══ EXERCISE INPUT ══

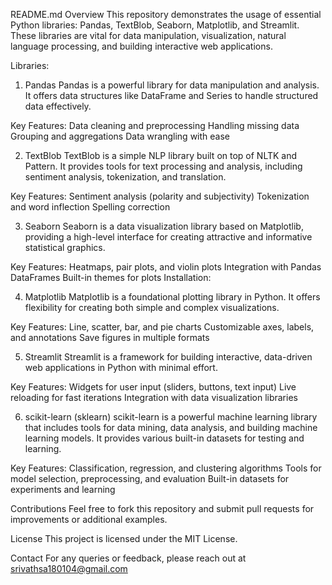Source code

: README.md
Overview
This repository demonstrates the usage of essential Python libraries: Pandas, TextBlob, Seaborn, Matplotlib, and Streamlit. These libraries are vital for data manipulation, visualization, natural language processing, and building interactive web applications.

Libraries:

1. Pandas
Pandas is a powerful library for data manipulation and analysis. It offers data structures like DataFrame and Series to handle structured data effectively.

Key Features:
Data cleaning and preprocessing
Handling missing data
Grouping and aggregations
Data wrangling with ease

2. TextBlob
TextBlob is a simple NLP library built on top of NLTK and Pattern. It provides tools for text processing and analysis, including sentiment analysis, tokenization, and translation.

Key Features:
Sentiment analysis (polarity and subjectivity)
Tokenization and word inflection
Spelling correction

3. Seaborn
Seaborn is a data visualization library based on Matplotlib, providing a high-level interface for creating attractive and informative statistical graphics.

Key Features:
Heatmaps, pair plots, and violin plots
Integration with Pandas DataFrames
Built-in themes for plots
Installation:

4. Matplotlib
Matplotlib is a foundational plotting library in Python. It offers flexibility for creating both simple and complex visualizations.

Key Features:
Line, scatter, bar, and pie charts
Customizable axes, labels, and annotations
Save figures in multiple formats

5. Streamlit
Streamlit is a framework for building interactive, data-driven web applications in Python with minimal effort.

Key Features:
Widgets for user input (sliders, buttons, text input)
Live reloading for fast iterations
Integration with data visualization libraries

6. scikit-learn (sklearn)
scikit-learn is a powerful machine learning library that includes tools for data mining, data analysis, and building machine learning models. It provides various built-in datasets for testing and learning.

Key Features:
Classification, regression, and clustering algorithms
Tools for model selection, preprocessing, and evaluation
Built-in datasets for experiments and learning

Contributions
Feel free to fork this repository and submit pull requests for improvements or additional examples.

License
This project is licensed under the MIT License.

Contact
For any queries or feedback, please reach out at srivathsa180104@gmail.com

═══

> **EXERCISE GOAL**
Print the lines above from the one with "4. Matplotlib" through the one with "Contributions", both included, exactly as written and nothing more.

> **RESULT OF THE TASK**
4. Matplotlib
Matplotlib is a foundational plotting library in Python. It offers flexibility for creating both simple and complex visualizations.

Key Features:
Line, scatter, bar, and pie charts
Customizable axes, labels, and annotations
Save figures in multiple formats

5. Streamlit
Streamlit is a framework for building interactive, data-driven web applications in Python with minimal effort.

Key Features:
Widgets for user input (sliders, buttons, text input)
Live reloading for fast iterations
Integration with data visualization libraries

6. scikit-learn (sklearn)
scikit-learn is a powerful machine learning library that includes tools for data mining, data analysis, and building machine learning models. It provides various built-in datasets for testing and learning.

Key Features:
Classification, regression, and clustering algorithms
Tools for model selection, preprocessing, and evaluation
Built-in datasets for experiments and learning

Contributions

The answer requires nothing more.